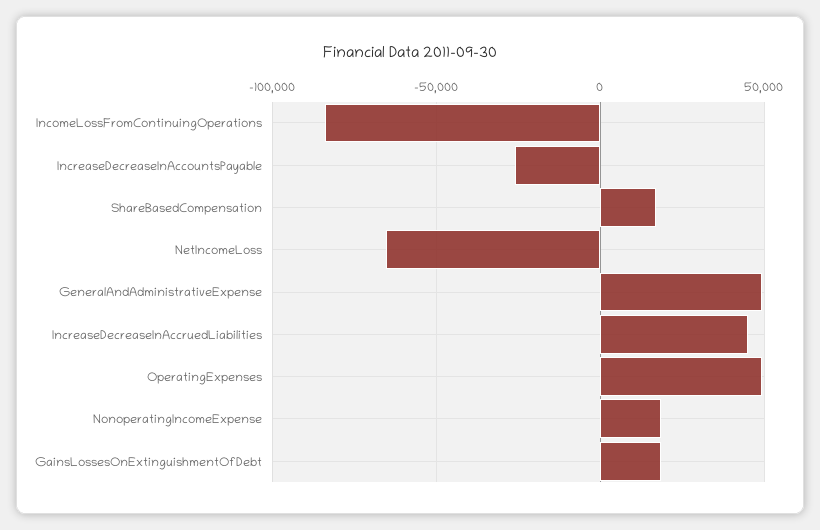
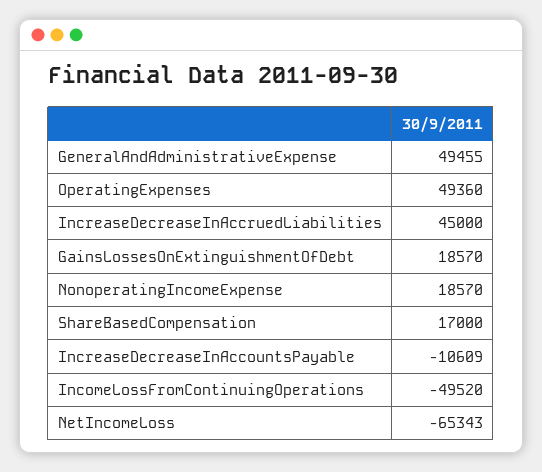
IncomeLossFromContinuingOperations: -85000 -> -49520
IncreaseDecreaseInAccountsPayable: -25000 -> -10609

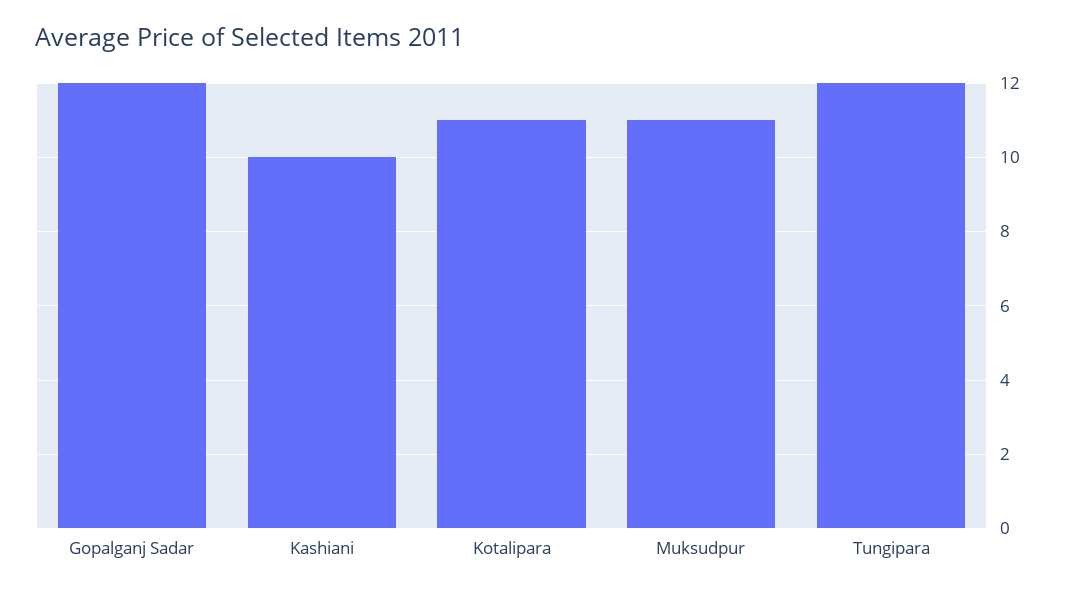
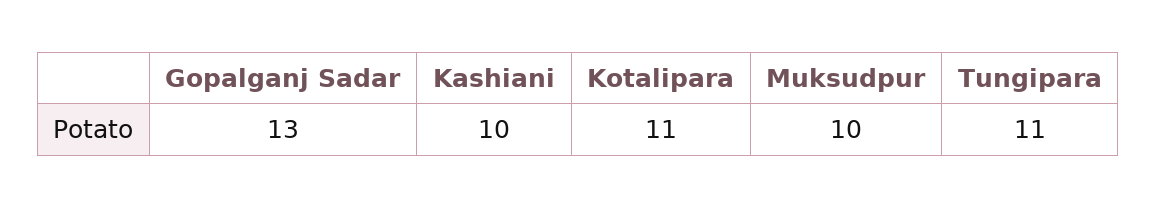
Gopalganj Sadar: 12 -> 13
Muksudpur: 11 -> 10
Tungipara: 12 -> 11

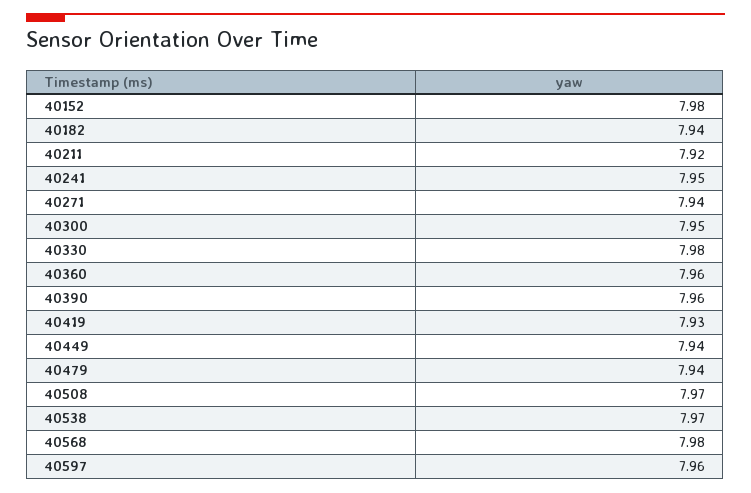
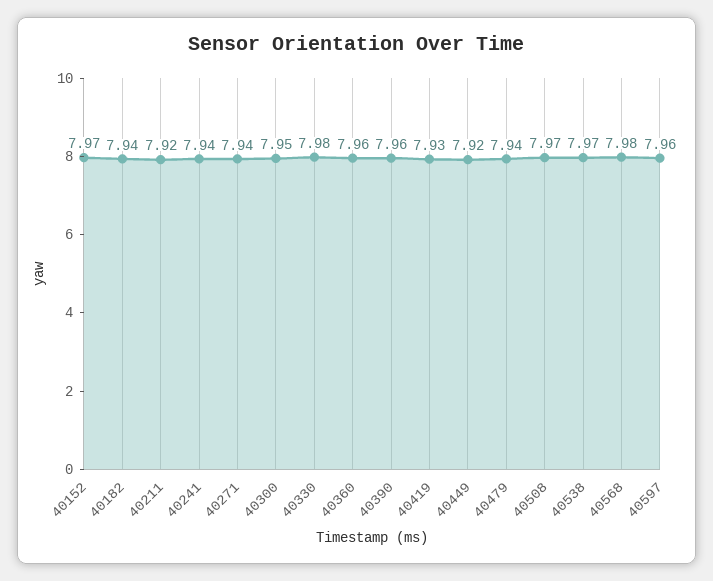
40152: 7.98 -> 7.97
40241: 7.95 -> 7.94
40449: 7.94 -> 7.92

Your objective
Repeat the material above exactly; pictures do not belong in the copy.

Solution
IncomeLossFromContinuingOperations: -85000 -> -49520
IncreaseDecreaseInAccountsPayable: -25000 -> -10609

Gopalganj Sadar: 12 -> 13
Muksudpur: 11 -> 10
Tungipara: 12 -> 11

40152: 7.98 -> 7.97
40241: 7.95 -> 7.94
40449: 7.94 -> 7.92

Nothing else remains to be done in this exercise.